I’ve always hesitated to genuinely recommend ChatGPT-Plus to less-technical friends and family due to two major issues:
- Prompt-engineering complexity: Earlier models demanded specialized prompts to reliably get useful responses.
- Hallucination and reliability concerns: AI-generated answers historically required heavy fact-checking, making it difficult for casual or lower-information users to trust and safely use.
The recent releases (o3, o4-mini, and o4-mini-high), particularly combined with the improved integrated web-search and clear citation framework, meaningfully mitigate (though not eliminate) these barriers. Now, it’s considerably simpler to use ChatGPT as a first step in mainstream information searches.

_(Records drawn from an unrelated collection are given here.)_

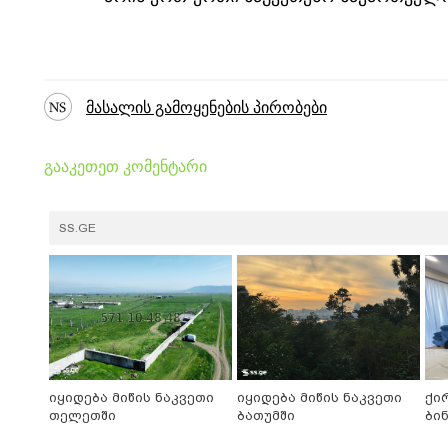
მასალის გამოყენების პირობები
გააკეთეთ კომენტარი
SS.GE
იყიდება მიწის ნაკვეთი
იყიდება მიწის ნაკვეთი
ქი
თელეთში
ბათუმში
ბი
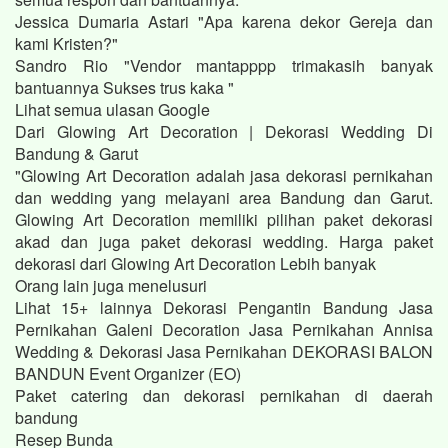
Jessica Dumaria Astari "Apa karena dekor Gereja dan
kami Kristen?"
Sandro Rio "Vendor mantapppp trimakasih banyak
bantuannya Sukses trus kaka "
Lihat semua ulasan Google
Dari Glowing Art Decoration | Dekorasi Wedding Di
Bandung & Garut
"Glowing Art Decoration adalah jasa dekorasi pernikahan
dan wedding yang melayani area Bandung dan Garut.
Glowing Art Decoration memiliki pilihan paket dekorasi
akad dan juga paket dekorasi wedding. Harga paket
dekorasi dari Glowing Art Decoration Lebih banyak
Orang lain juga menelusuri
Lihat 15+ lainnya Dekorasi Pengantin Bandung Jasa
Pernikahan Galeni Decoration Jasa Pernikahan Annisa
Wedding & Dekorasi Jasa Pernikahan DEKORASI BALON
BANDUN Event Organizer (EO)
Paket catering dan dekorasi pernikahan di daerah
bandung
Resep Bunda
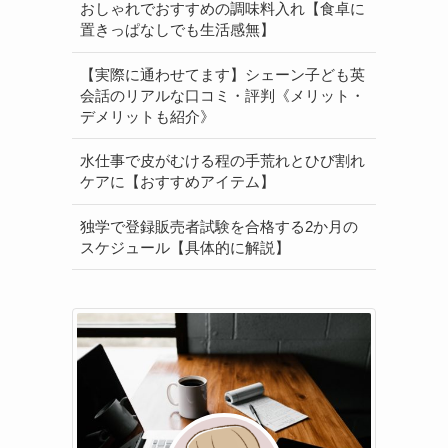
おしゃれでおすすめの調味料入れ【食卓に
置きっぱなしでも生活感無】
【実際に通わせてます】シェーン子ども英
会話のリアルな口コミ・評判《メリット・
デメリットも紹介》
水仕事で皮がむける程の手荒れとひび割れ
ケアに【おすすめアイテム】
独学で登録販売者試験を合格する2か月の
スケジュール【具体的に解説】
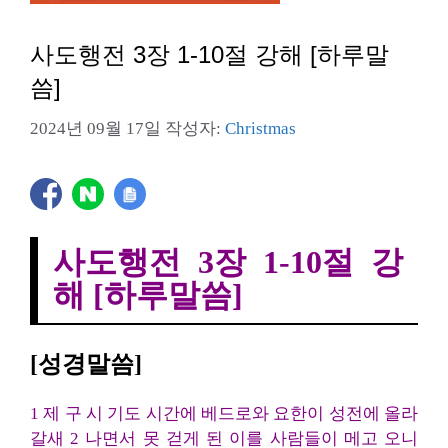
사도행전 3장 1-10절 강해 [하루말
씀]
2024년 09월 17일
작성자:
Christmas
사도행전 3장 1-10절 강
해 [하루말씀]
[성경말씀]
1 제 구 시 기도 시간에 베드로와 요한이 성전에 올라
갈새 2 나면서 못 걷게 된 이를 사람들이 메고 오니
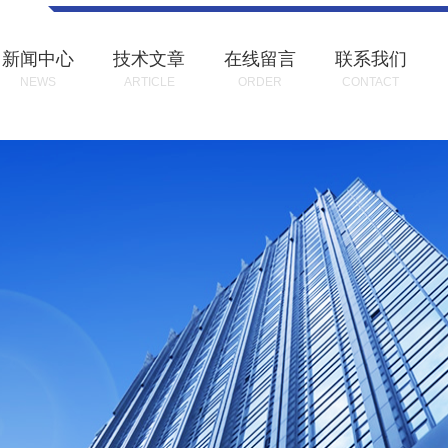
新闻中心
技术文章
在线留言
联系我们
NEWS
ARTICLE
ORDER
CONTACT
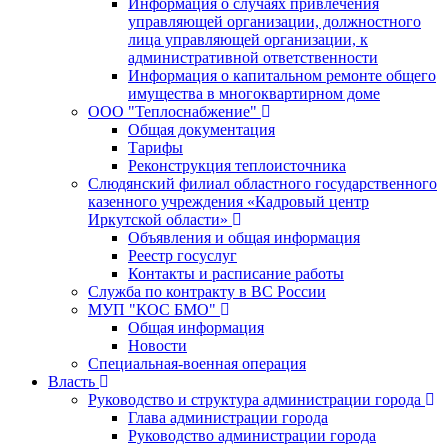
Информация о случаях привлечения
управляющей организации, должностного
лица управляющей организации, к
административной ответственности
Информация о капитальном ремонте общего
имущества в многоквартирном доме
ООО "Теплоснабжение"
Общая документация
Тарифы
Реконструкция теплоисточника
Слюдянский филиал областного государственного
казенного учреждения «Кадровый центр
Иркутской области»
Объявления и общая информация
Реестр госуслуг
Контакты и расписание работы
Служба по контракту в ВС России
МУП "КОС БМО"
Общая информация
Новости
Специальная-военная операция
Власть
Руководство и структура администрации города
Глава администрации города
Руководство администрации города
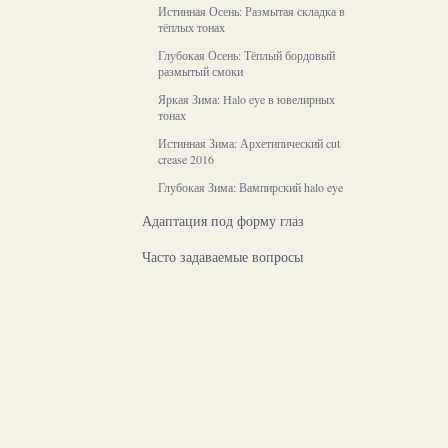
Истинная Осень: Размытая складка в
тёплых тонах
Глубокая Осень: Тёплый бордовый
размытый смоки
Яркая Зима: Halo eye в ювелирных
тонах
Истинная Зима: Архетипический cut
crease 2016
Глубокая Зима: Вампирский halo eye
Адаптация под форму глаз
Часто задаваемые вопросы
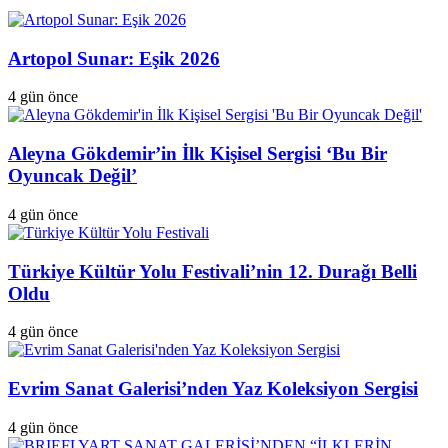
Artopol Sunar: Eşik 2026
4 gün önce
Aleyna Gökdemir’in İlk Kişisel Sergisi ‘Bu Bir
Oyuncak Değil’
4 gün önce
Türkiye Kültür Yolu Festivali’nin 12. Durağı Belli
Oldu
4 gün önce
Evrim Sanat Galerisi’nden Yaz Koleksiyon Sergisi
4 gün önce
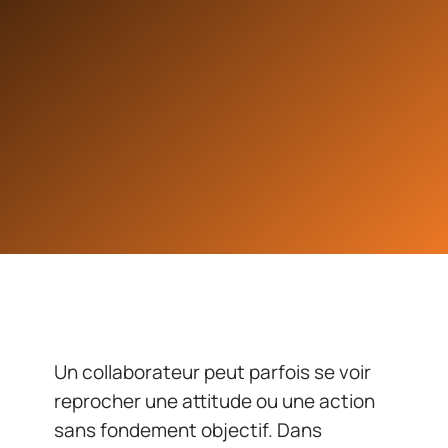
Un collaborateur peut parfois se voir
reprocher une attitude ou une action
sans fondement objectif. Dans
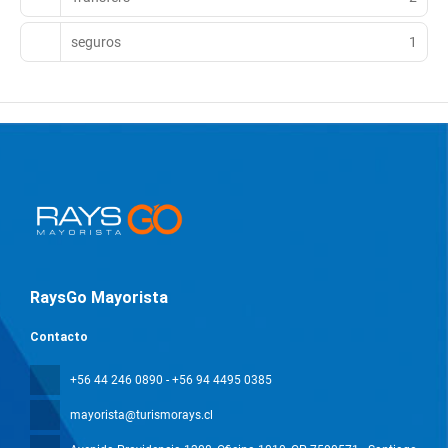
seguros
1
RaysGo Mayorista
Contacto
+56 44 246 0890 - +56 94 4495 0385
mayorista@turismorays.cl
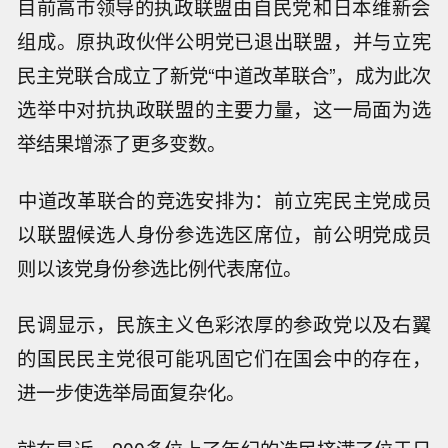
目前高市领导的执政联盟由‌自民党‌和‌日本维新会‌
组成。原执政伙伴公明党已退出联盟，并与立宪
民主党联合成立了新党“‌中道改革联合‌”，成为此次
选举中对抗执政联盟的主要力量，这一局面为选
举结果增添了更多变数。
‌中道改革联合的竞选安排为：前立宪民主党成员
以联盟候选人身份参选选区席位，前公明党成员
则以该党身份参选比例代表席位。
民调显示，民族主义色彩浓厚的参政党以及右翼
的国民民主党很可能巩固它们在国会中的存在，
进一步使选举局面复杂化。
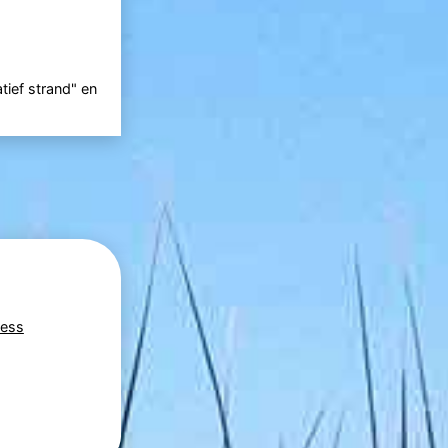
tief strand" en
ness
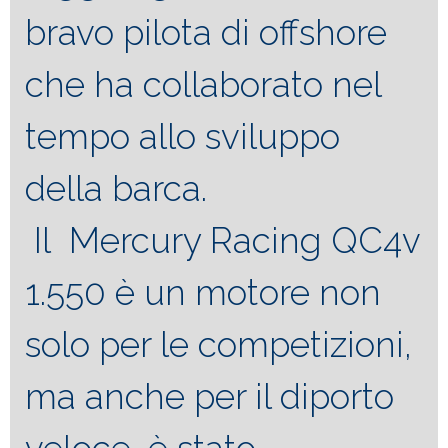
bravo pilota di offshore
che ha collaborato nel
tempo allo sviluppo
della barca.
Il Mercury Racing QC4v
1.550 è un motore non
solo per le competizioni,
ma anche per il diporto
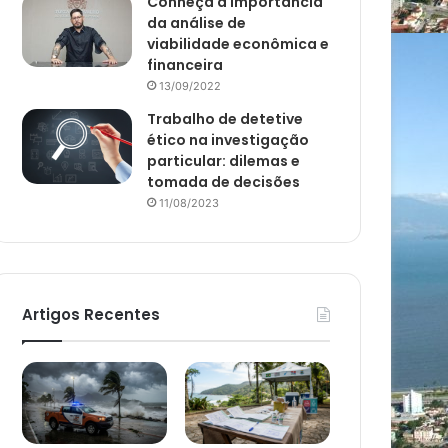
Conheça a importância
da análise de
viabilidade econômica e
financeira
13/09/2022
Trabalho de detetive
ético na investigação
particular: dilemas e
tomada de decisões
11/08/2023
Artigos Recentes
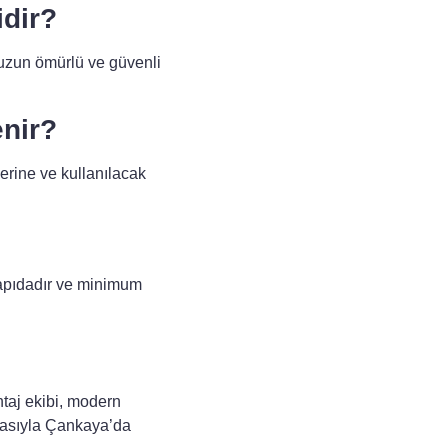
idir?
n uzun ömürlü ve güvenli
enir?
erine ve kullanılacak
yapıdadır ve minimum
taj ekibi, modern
ikasıyla Çankaya’da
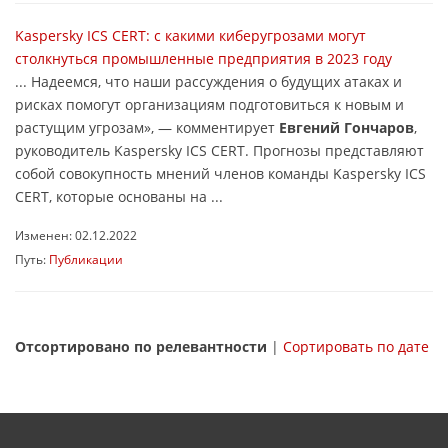
Kaspersky ICS CERT: с какими киберугрозами могут
столкнуться промышленные предприятия в 2023 году
... Надеемся, что наши рассуждения о будущих атаках и
рисках помогут организациям подготовиться к новым и
растущим угрозам», — комментирует
Евгений Гончаров
,
руководитель Kaspersky ICS CERT. Прогнозы представляют
собой совокупность мнений членов команды Kaspersky ICS
CERT, которые основаны на ...
Изменен: 02.12.2022
Путь:
Публикации
Отсортировано по релевантности
|
Сортировать по дате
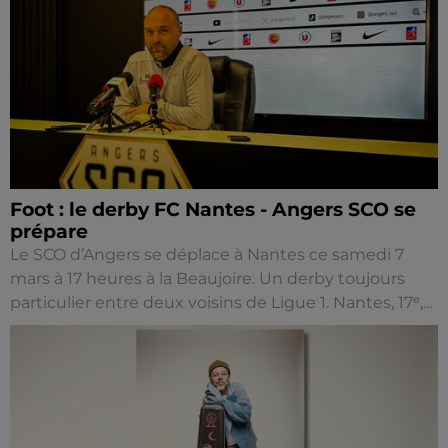
Foot : le derby FC Nantes - Angers SCO se
prépare
Le SCO d’Angers se déplace à Nantes ce samedi 7
mars à 17 heures à la Beaujoire. Un derby toujours
particulier entre deux voisins de Ligue 1. Nantes, 17ᵉ,...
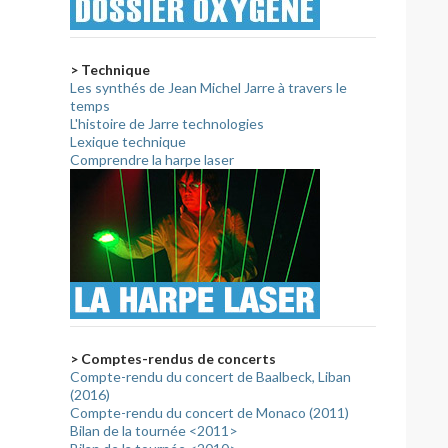
> Technique
Les synthés de Jean Michel Jarre à travers le
temps
L'histoire de Jarre technologies
Lexique technique
Comprendre la harpe laser
> Comptes-rendus de concerts
Compte-rendu du concert de Baalbeck, Liban
(2016)
Compte-rendu du concert de Monaco (2011)
Bilan de la tournée <2011>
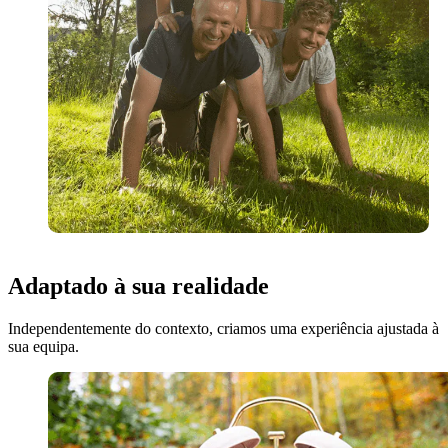
Adaptado à sua realidade
Independentemente do contexto, criamos uma experiência ajustada à
sua equipa.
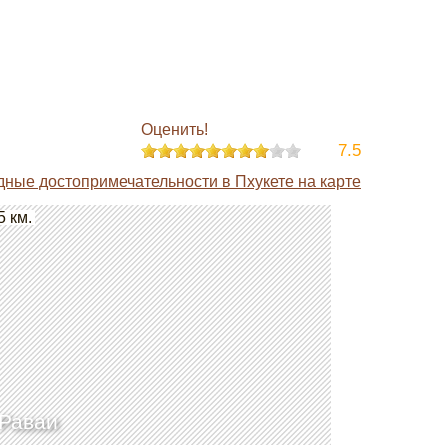
Оценить!
7.5
дные достопримечательности в Пхукете на карте
5 км.
Раваи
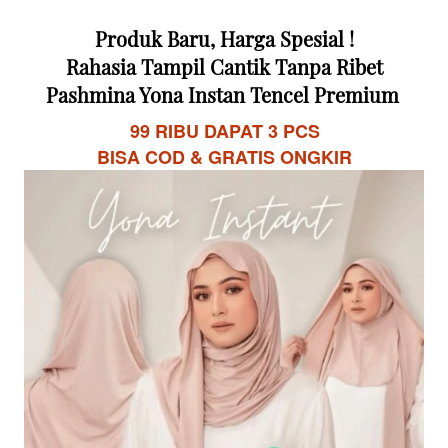
Produk Baru, Harga Spesial !
Rahasia Tampil Cantik Tanpa Ribet
Pashmina Yona Instan Tencel Premium 
99 RIBU DAPAT 3 PCS
BISA COD & GRATIS ONGKIR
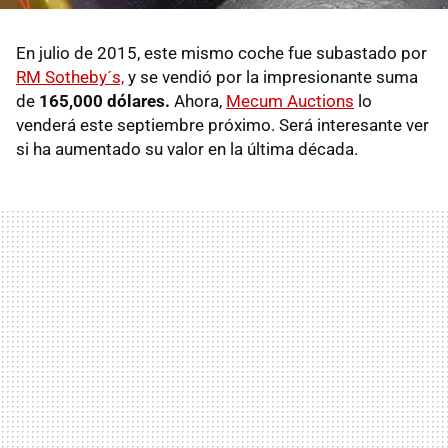
En julio de 2015, este mismo coche fue subastado por
RM Sotheby´s,
y se vendió por la impresionante suma
de
165,000 dólares.
Ahora,
Mecum Auctions
lo
venderá este septiembre próximo. Será interesante ver
si ha aumentado su valor en la última década.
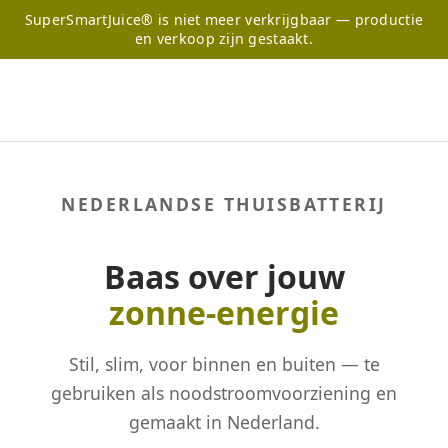
SuperSmartJuice® is niet meer verkrijgbaar — productie
en verkoop zijn gestaakt.
NEDERLANDSE THUISBATTERIJ
Baas over jouw
zonne-energie
Stil, slim, voor binnen en buiten — te
gebruiken als noodstroomvoorziening en
gemaakt in Nederland.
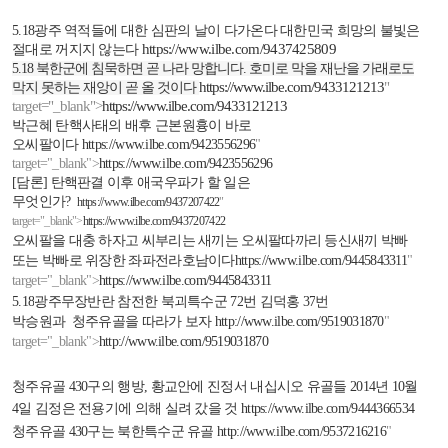
5.18
광주 역적들에 대한 심판의 날이 다가온다 대한민국 희망의 불빛은
https://www.ilbe.com/9437425809
절대로 꺼지지 않는다
5.18
북한군에 침묵하면 곧 나라 망합니다
.
호미로 막을 재난을 가래로도
https://www.ilbe.com/9433121213
"
막지 못하는 재앙이 곧 올 것이다
target="_blank">
https://www.ilbe.com/9433121213
박근혜 탄핵사태의 배후 근본원흉이 바로
오씨팔이다
https://www.ilbe.com/9423556296
"
target="_blank">
https://www.ilbe.com/9423556296
[
담론
]
탄핵판결 이후 애국우파가 할 일은
무엇인가
?
https://www.ilbe.com/9437207422
"
target="_blank">
https://www.ilbe.com/9437207422
오씨팔을 대충 하자고 씨부리는 새끼는 오씨팔따까리 등신새끼 박빠
또는 박빠로 위장한 좌파전라호남이다
https://www.ilbe.com/9445843311
"
target="_blank">
https://www.ilbe.com/9445843311
5.18
광주무장반란 참전한 북괴특수군
72
번 김덕홍
37
번
박승원과
청주유골을 따라가 보자
http://www.ilbe.com/9519031870
"
target="_blank">
http://www.ilbe.com/9519031870
청주유골
430
구의 행방
,
황교안에 진정서 내십시오 유골들
2014
년
10
월
4
일 김정은 전용기에 의해 실려 갔을 것
https://www.ilbe.com/9444366534
청주유골
430
구는 북한특수군 유골
http://www.ilbe.com/9537216216
"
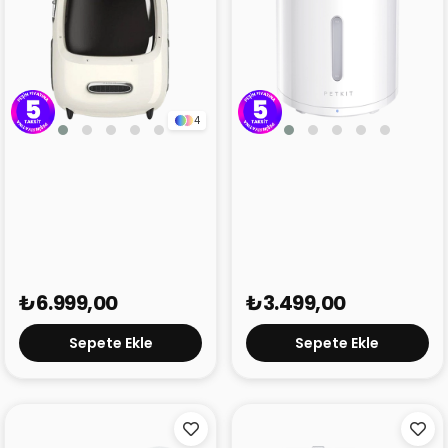
4
Petkit Breezy 2 Evcil
Petkit Eversweet Solo 2
Hayvan Çantası Beyaz
Akıllı Su Pınarı
₺6.999,00
₺3.499,00
Sepete Ekle
Sepete Ekle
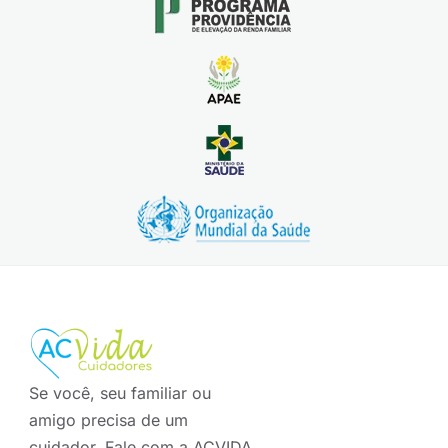
Se você, seu familiar ou
amigo precisa de um
cuidador. Fale com a ACVIDA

However, it’s crucial to recognize that despite these advancements, users should still approach AI-generated responses with the same critical skepticism they’d use with any random internet resource. LLM-enhanced chatbots, after all, are still effectively akin to a very well-read but imperfect peer prone to errors.
What sets the latest ChatGPT apart is not absolute reliability—no such resource exists—but the ease with which users can now validate responses directly via provided citations. This significantly reduces friction compared to alternatives that still require manual web searches.
Despite these usability improvements, the $20/month cost remains prohibitive for casual users. Several commenters have already suggested solutions like sub-$10 tiers or family plans with per-user discounts. I’d echo these sentiments but emphasize another angle:
- Enabling current enthusiasts to responsibly onboard less tech-savvy users via family plans is an opportunity.
- A reasonably priced multi-user household plan would lower entry barriers, spreading responsible AI usage.
- It would organically leverage existing passionate users as trusted evangelists.
This approach aligns with your stated goal of making AI genuinely accessible and useful—but crucially, it would happen through responsible channels, with built-in encouragement to critically evaluate and validate information, something easier today due to your recent updates.
—A ChatGPT-Plus subscriber keen to responsibly introduce AI’s benefits to family members without breaking the bank.